+++ Texto do documento

É decerto de louvar a aposta governamental na organização de uma avaliação dos alunos, uma avaliação correcta, justa e, por isso, credível. Mas, se houve esse cuidado, os resultados não foram, em geral, bons. Os resultados, em particular nas ditas disciplinas “estruturantes”, não foram os desejáveis, com médias negativas em alguns anos. Nem se pode dizer que as provas tenham sido sempre bem preparadas e que sejam comparáveis de uns anos para os outros (algumas oscilações, para baixo e para cima, devem ter essa explicação simples). Provavel­mente para evitar que os resultados fossem ainda piores, foi nítida a preocupação de incluir nos enunciados das provas questões que, em alguns casos, eram gritantemente simples (como numa prova intermédia de Física e Química do 9.º ano, uma prova preparatória para o exame nacional, em que se indicavam os nomes de todos os planetas e se pedia simplesmente ao aluno que os contasse, de um até oito). Por vezes, ocorreram mesmo erros científicos, algo intolerável numa prova, que não foram prontamente reconhecidos (ficou famosa uma prova de Geometria Descritiva do 12.º ano, em que se pedia para desenhar uma certa tangente a uma certa circunferência numa situação em que tal era geometricamente impossível).

Mas, mesmo com todos esses percalços, os exames ficaram ins­tituídos. Nunca desapareceram, porém, as críticas de alguns sectores sobre o papel redutor dos exames. De facto, avaliar é sempre um acto redutor de uma realidade complexa, mas, tal como, na ciência, medir consiste em reduzir a realidade a números e nada se pode avançar sem isso (é melhor uma medida menos boa do que medida nenhuma!), também na educação será difícil dizer algo substantivo a respeito do sucesso ou insucesso sem recolher medidas minimamente bem-feitas. Associado aos exames, há quem critique um ensino “orientado para os exames”, mas o certo é que os bons professores orientam não para os exames mas para os saberes e para as capacidades e as provas, se forem bem-feitas, isto é, feitas por bons professores, não poderão deixar de medir esses saberes e essas capacidades. Os exames, com todas as deficiências que lhes possam ser apontadas, têm servido para confrontar os alunos consigo próprios. Têm servido para que os professores se apercebessem melhor das dificuldades nas aprendizagens reali­zadas pelos seus alunos e, em conformidade, pudessem ensinar mais e melhor. Serviram para as escolas se aperfeiçoarem, fornecendo-lhes indicadores preciosos (é evidente que os resultados dos exames têm de ser lidos conjuntamente com outros indicadores, como os socioeconómicos). E foram úteis a toda a sociedade, pais e outros encarregados de educação assim como aos contribuintes em geral, para ela adquirir uma noção mais fiel acerca do sistema educativo que mantém.

++++++
+++ Dados a processar

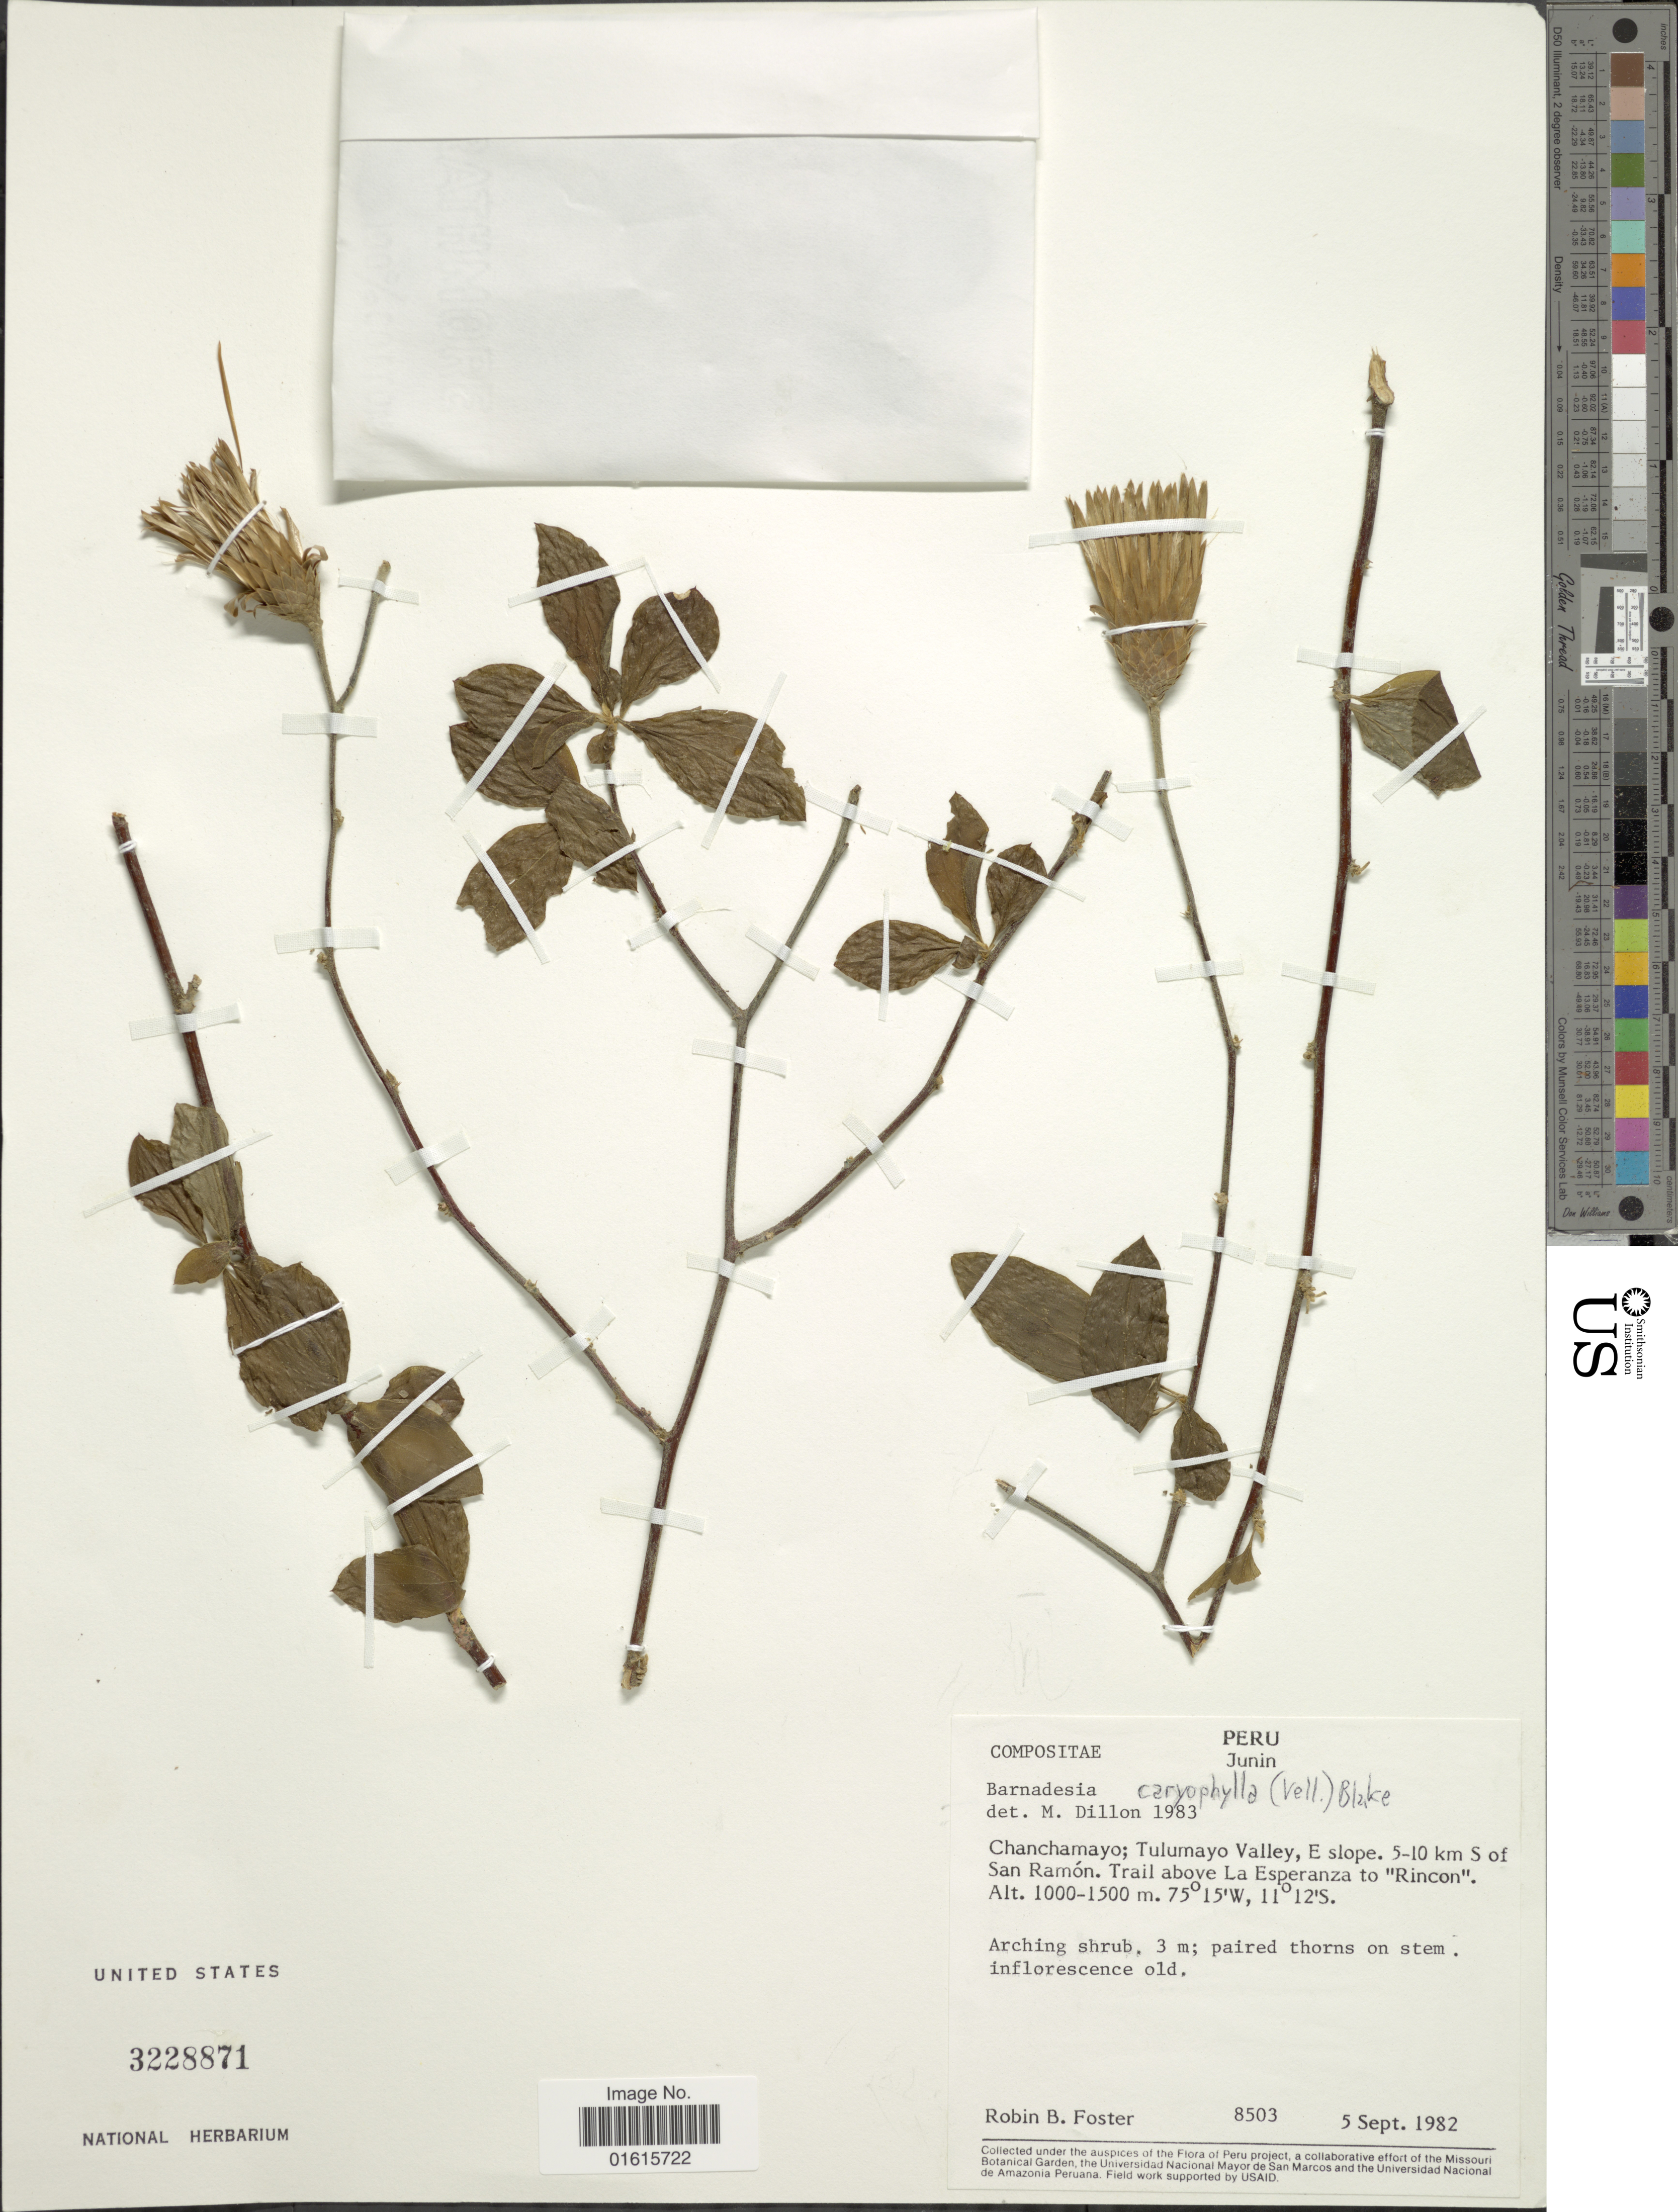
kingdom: Plantae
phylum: Tracheophyta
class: Magnoliopsida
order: Asterales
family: Asteraceae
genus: Barnadesia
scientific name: Barnadesia caryophylla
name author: (Vell.) S.F. Blake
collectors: R. B. Foster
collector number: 8503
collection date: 1982-09-05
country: Peru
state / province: Junín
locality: ChanchamayoL Tulumayo Valley, E slope 5-10 km S of San Ramon. Trail above La Esperanca to "Rincon"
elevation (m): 1000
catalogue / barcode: US 3228871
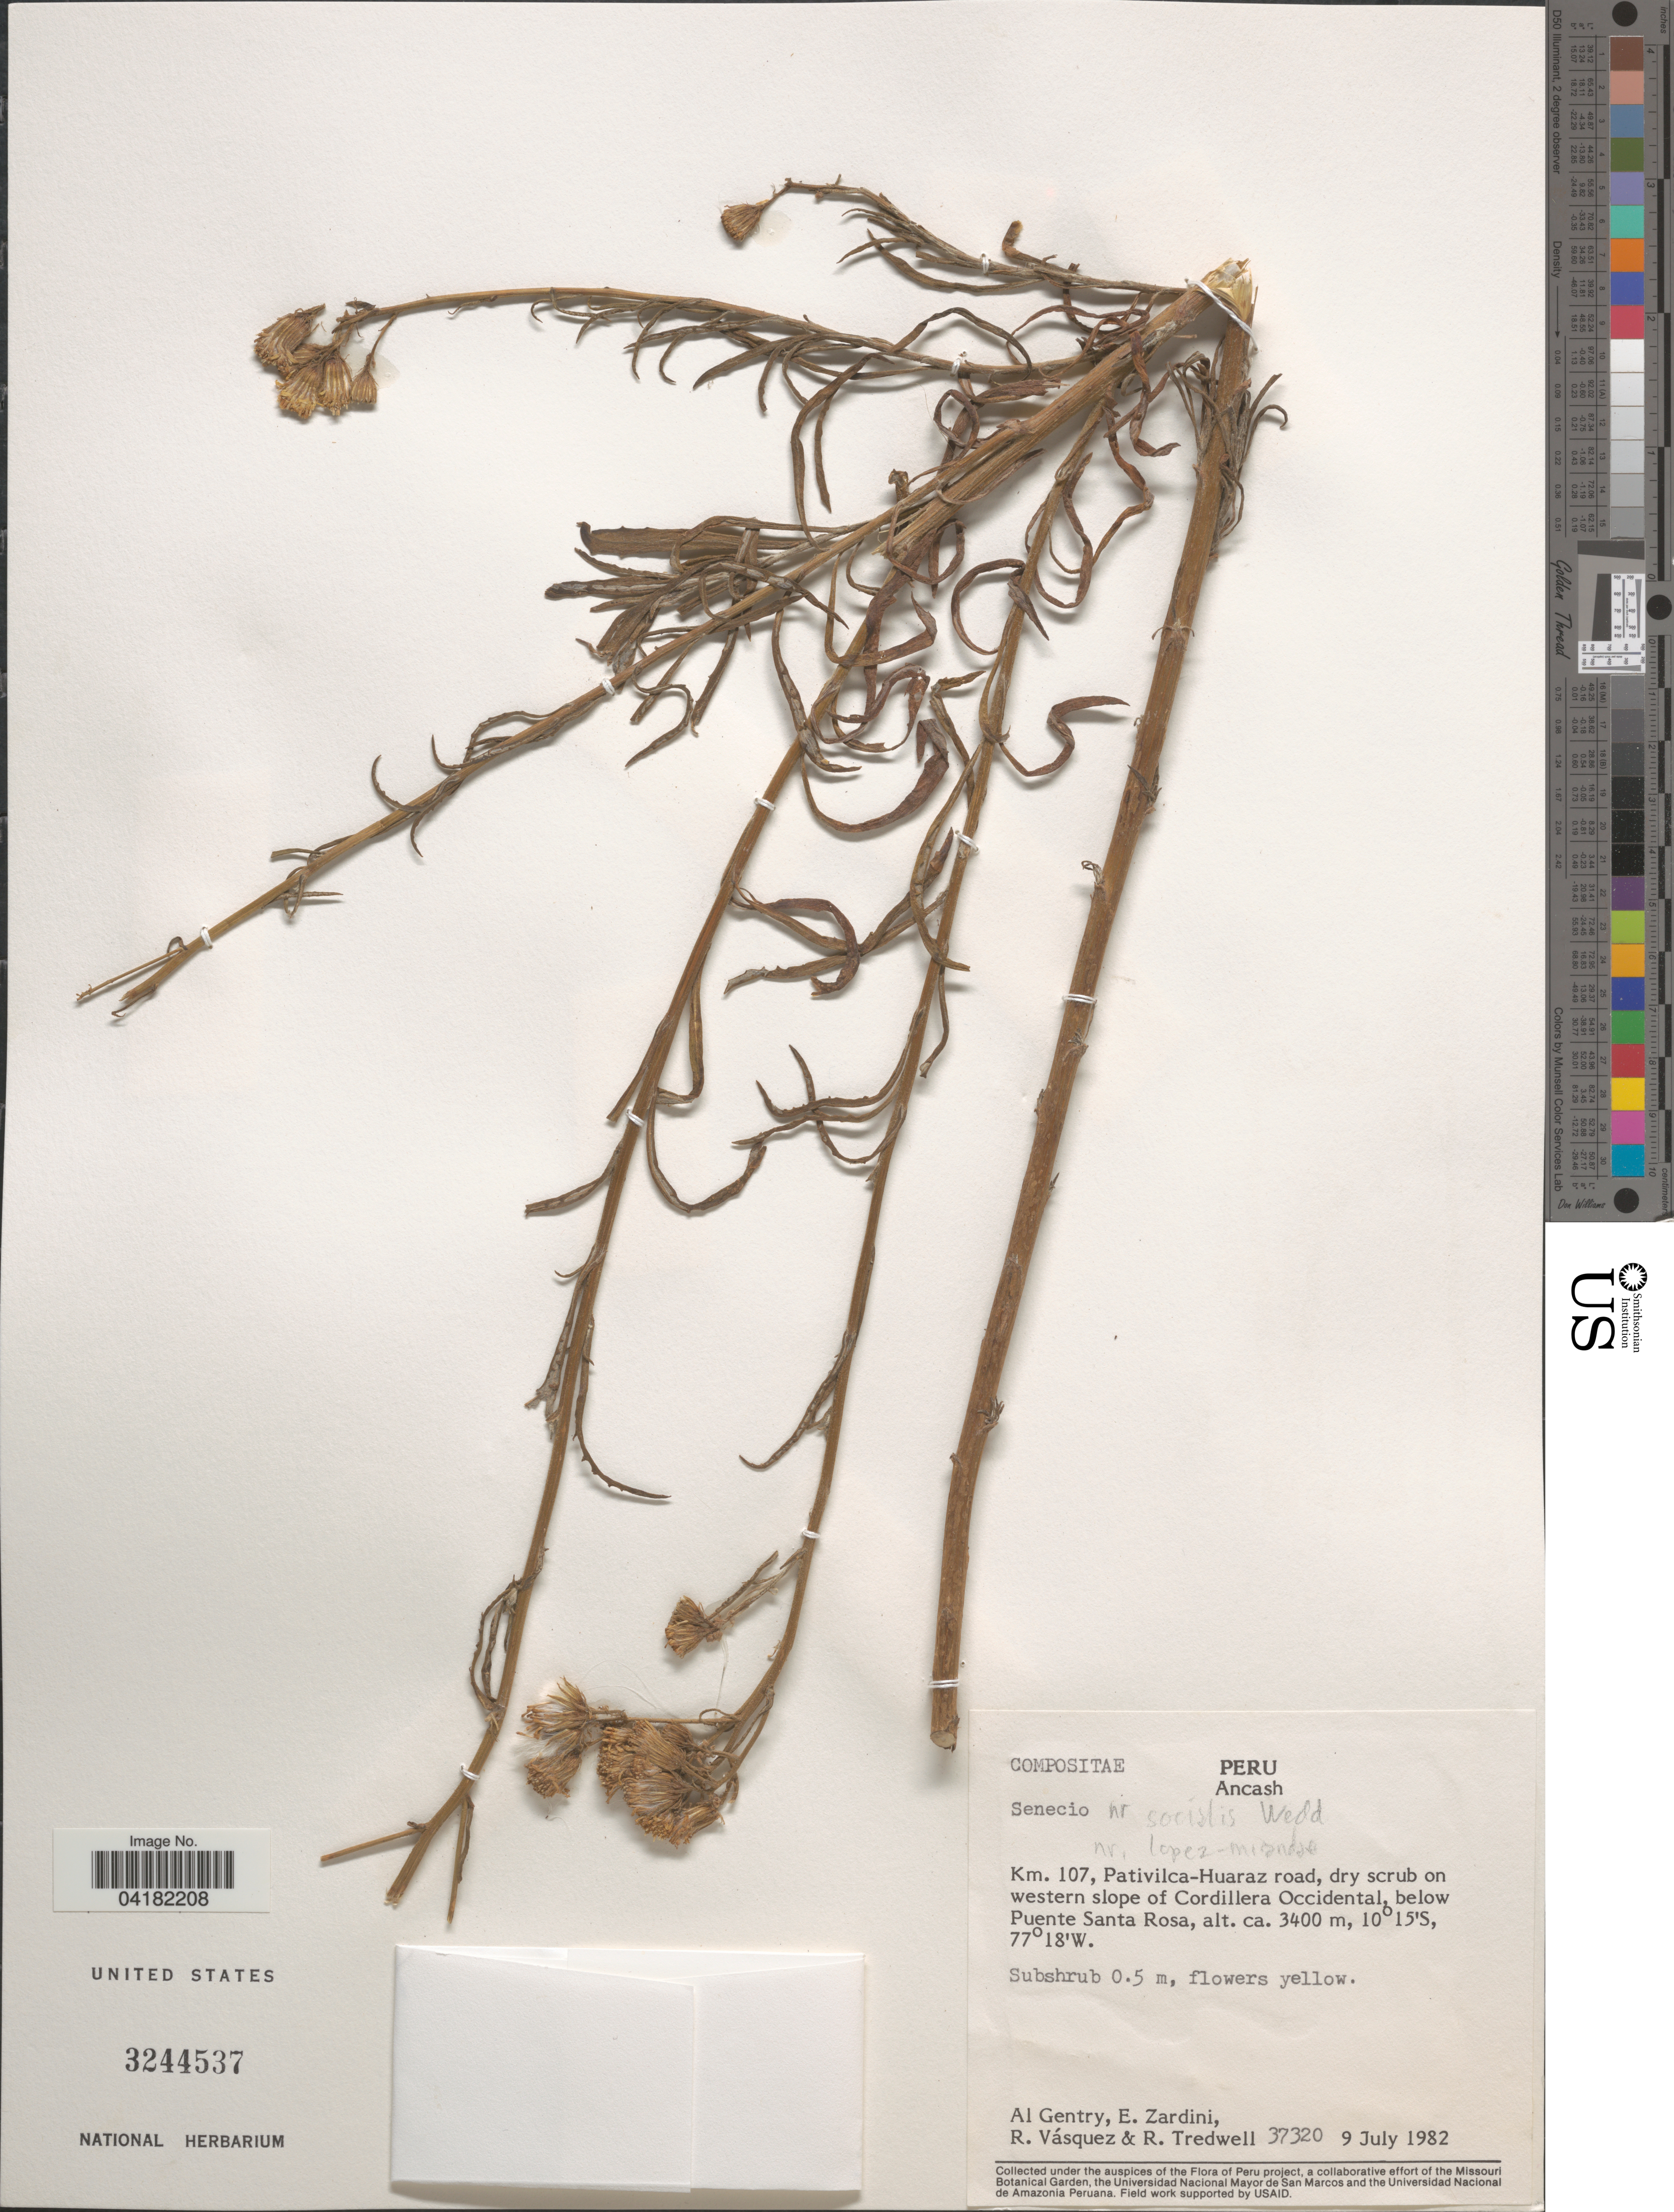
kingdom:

++++++

Objetivo indicado A: Apresenta em lista numerada, sem linhas em branco, as linhas dos registos a começar no início dos registos e a terminar na linha que contém "collection date: 1982-09-05", incluindo ambas as extremidades. Deixa as imagens fora da resposta.
Objetivo indicado B: Prossegue o texto sobre a avaliação dos alunos por exames a partir do ponto em que termina.

Resposta correta A:
1. kingdom: Plantae
2. phylum: Tracheophyta
3. class: Magnoliopsida
4. order: Asterales
5. family: Asteraceae
6. genus: Barnadesia
7. scientific name: Barnadesia caryophylla
8. name author: (Vell.) S.F. Blake
9. collectors: R. B. Foster
10. collector number: 8503
11. collection date: 1982-09-05

Resposta correta B:
     À semelhança do que acontece na maioria dos países da União Europeia e da OCDE, os exames vieram para ficar em Portugal. O nosso país tornou-se, também neste aspecto, “normal”. É agora natu­ral que os exames sejam não apenas melhorados, como multiplicados, designadamente ampliando o número de disciplinas em que existem exames no ensino básico e transformando as provas de aferição em provas com resultados que contam, ainda que de início, numa percentagem modesta. Nesta linha, já foram anunciados exames no 4.º e 6.º anos. Tal permitirá a todos os intervenientes – alunos, professores, administração escolar a vários níveis e cidadãos em geral – interiorizar ainda mais uma cultura de avaliação e, portanto, de responsabilização. Há quem veja nos exames o fantasma das reprovações e da discrimi­nação social, mas esse é um problema que a escola pública tem de enfrentar decididamente com novas estratégias e novos meios, como mais e melhor ajuda aos alunos com maiores dificuldades cognitivas e a diversificação das vias escolares. Se a escola oferece uma preparação para a vida, não será deixando cair barreiras que se preparará melhor para a vida, toda ela repleta de barreiras. O essencial é que a todos seja concedida igualdade de oportunidades.

Modernamente, as ciências cognitivas vieram revelar um factor vantajoso associado à realização de provas. Os conhecimentos ficarão mais consolidados se eles forem chamados, isto é, a inquirição dos alu­nos sobre aquilo que sabem torna-os mais sábios e a solicitação sobre aquilo de que são capazes torna-os mais capazes. Esta dimensão, que a escola deve usar melhor não apenas em provas finais mas na sala de aula ao longo do tempo lectivo, trouxe, sem dúvida, uma importância acrescida à avaliação no domínio pedagógico em que ela era, por vezes, alvo de críticas mais contundentes.

O norte-americano Jeffrey Karpicke, investigador principal do Laboratório de Cognição e Aprendizagem da Universidade Purdue, nos Estados Unidos, expõe-nos aqui a sua investigação educativa relativa à recuperação do conhecimento que está presente na memória dos alunos. Os dados que traz são científicos, na medida em que resultam de experiências, devidamente controladas, feitas com indivíduos que estão a aprender um certo assunto. As ciências da educação, porque são ciências, ganham com a experimentação científica cuidadosa e evoluem com as conclusões que se podem extrair da informação empírica acumulada.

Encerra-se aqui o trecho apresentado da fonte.